Extrait
Le français est une œuvre d’art

Tous les jeunes rêvent d’avoir leur permis de conduire. Lorsqu’on entame son apprentissage de la route, on voit tout le chemin à parcourir: les dangers de la route à maitriser, son Code à apprendre. Puis, un beau matin, l’évaluateur est là. L’examen se passe bien, mais le stress, une erreur, ou une mauvaise préparation renvoie l’élève dans ses manuels de conduite. On repasse l’examen, et après cinq tentatives, ça y est, on l’a!

Pourtant, avoir son permis n’est pas gage de qualité. On voit chaque jour des fous du volant côtoyer des personnes responsables dans le trafic. Il se peut même que ce fou ait réussi son examen du premier coup, alors que l’honnête conducteur l’a eu après un bon nombre de tentatives. Ce même fou a passé outre les notions apprises pour l’examen de conduite. D’autres, au contraire, apprennent de leurs erreurs afin de devenir de meilleurs conducteurs. Et certains sont condamnés à passer leur permis à perpétuité, sans se rendre compte qu’ils ne seront jamais doués pour cela. Que faut-il donc retenir?

1. Avoir passé son permis une fois ou dix fois ne fait pas de vous un bon conducteur. Il suffit d’être assez bon une fois pour avoir un papier valide toute sa vie. 2. La conduite est une compétence qui s’acquiert avec l’expérience. Quand on obtient son numéro de permis, surtout à l’adolescence, on va tenter ses limites. On fait très vite fi des cours de conduites moralisateurs pour s’adonner aux joies de la liberté motorisée. 3. Remplacez «conduite» par «français» et «permis de conduire» par «TECFEE», et vous comprendrez où je veux en venir.

Objectif visé
Rédigez la suite du texte qui compare la maîtrise du français au permis de conduire, en partant de sa dernière phrase.

Données fournies
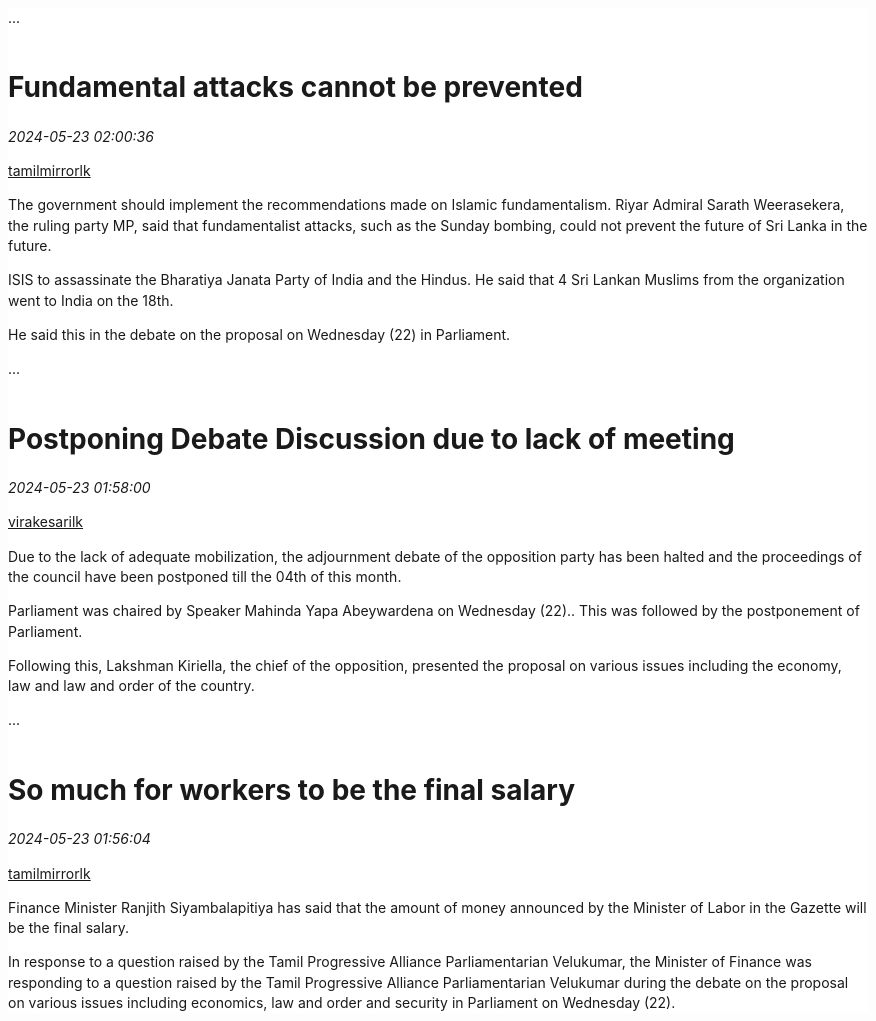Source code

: ...



# Fundamental attacks cannot be prevented

*2024-05-23 02:00:36*

[tamilmirrorlk](https://www.tamilmirror.lk/செய்திகள்/அடிப்படைவாத-தாக்குதல்களை-தடுக்க-முடியாது/175-337741)

The government should implement the recommendations made on Islamic fundamentalism. Riyar Admiral Sarath Weerasekera, the ruling party MP, said that fundamentalist attacks, such as the Sunday bombing, could not prevent the future of Sri Lanka in the future.

ISIS to assassinate the Bharatiya Janata Party of India and the Hindus. He said that 4 Sri Lankan Muslims from the organization went to India on the 18th.

He said this in the debate on the proposal on Wednesday (22) in Parliament.

...



# Postponing Debate Discussion due to lack of meeting

*2024-05-23 01:58:00*

[virakesarilk](https://www.virakesari.lk/article/184271)

Due to the lack of adequate mobilization, the adjournment debate of the opposition party has been halted and the proceedings of the council have been postponed till the 04th of this month.

Parliament was chaired by Speaker Mahinda Yapa Abeywardena on Wednesday (22).. This was followed by the postponement of Parliament.

Following this, Lakshman Kiriella, the chief of the opposition, presented the proposal on various issues including the economy, law and law and order of the country.

...



# So much for workers to be the final salary

*2024-05-23 01:56:04*

[tamilmirrorlk](https://www.tamilmirror.lk/செய்திகள்/தொழிலாளர்களுக்கு-இவ்வளவு-தான்-இறுதி-சம்பளம்/175-337740)

Finance Minister Ranjith Siyambalapitiya has said that the amount of money announced by the Minister of Labor in the Gazette will be the final salary.

In response to a question raised by the Tamil Progressive Alliance Parliamentarian Velukumar, the Minister of Finance was responding to a question raised by the Tamil Progressive Alliance Parliamentarian Velukumar during the debate on the proposal on various issues including economics, law and order and security in Parliament on Wednesday (22).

Zone de réponse
Depuis que le ministère de l’Éducation a rendu possible le passage du test de français un nombre illimité de fois, plusieurs mauvais élèves reviennent sur les bancs de l’école. Mais il faut se demander: pourquoi en sont-ils arrivés là? Un français jugé trop complexe? Regardez autour de vous, beaucoup d’immigrants font l’effort de parler le français et de façon correcte, en très peu de temps. Des cours d’université problématiques? Peut-être. S’ils viennent en cours, les étudiants peuvent tomber sur des enseignants qui n’ont pas connu le stress de ce test et tout ce que cela implique dans un cursus scolaire. La faute au système éducatif québécois? Très probablement.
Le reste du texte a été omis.